Revision tracking records:
>>>>

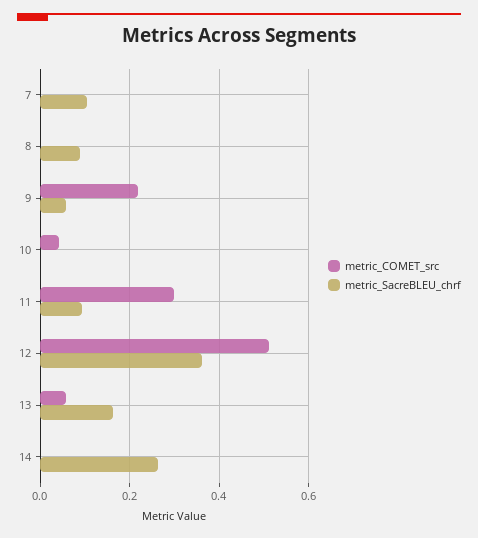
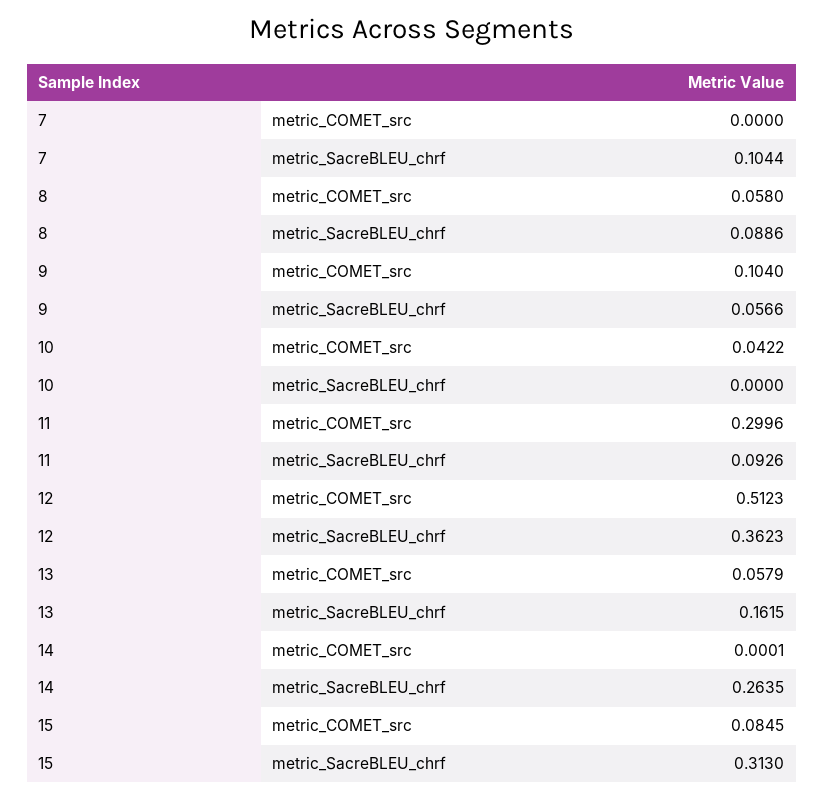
  {
    "metric_COMET_src": {
      "7": 0,
-     "8": 0,
+     "8": 0.058,
-     "9": 0.22,
+     "9": 0.104,
      "10": 0.0422,
      "11": 0.2996,
      "12": 0.5123,
      "13": 0.0579,
-     "14": 0.0001
+     "14": 0.0001,
+     "15": 0.0845
    },
    "metric_SacreBLEU_chrf": {
      "7": 0.1044,
      "8": 0.0886,
      "9": 0.0566,
      "10": 0,
      "11": 0.0926,
      "12": 0.3623,
      "13": 0.1615,
-     "14": 0.2635
+     "14": 0.2635,
+     "15": 0.313
    }
  }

<<<<

**ACTIVITY**
Pictures aside, restate all of the entries exactly.

**FINISHED EXERCISE**
  {
    "metric_COMET_src": {
      "7": 0,
-     "8": 0,
+     "8": 0.058,
-     "9": 0.22,
+     "9": 0.104,
      "10": 0.0422,
      "11": 0.2996,
      "12": 0.5123,
      "13": 0.0579,
-     "14": 0.0001
+     "14": 0.0001,
+     "15": 0.0845
    },
    "metric_SacreBLEU_chrf": {
      "7": 0.1044,
      "8": 0.0886,
      "9": 0.0566,
      "10": 0,
      "11": 0.0926,
      "12": 0.3623,
      "13": 0.1615,
-     "14": 0.2635
+     "14": 0.2635,
+     "15": 0.313
    }
  }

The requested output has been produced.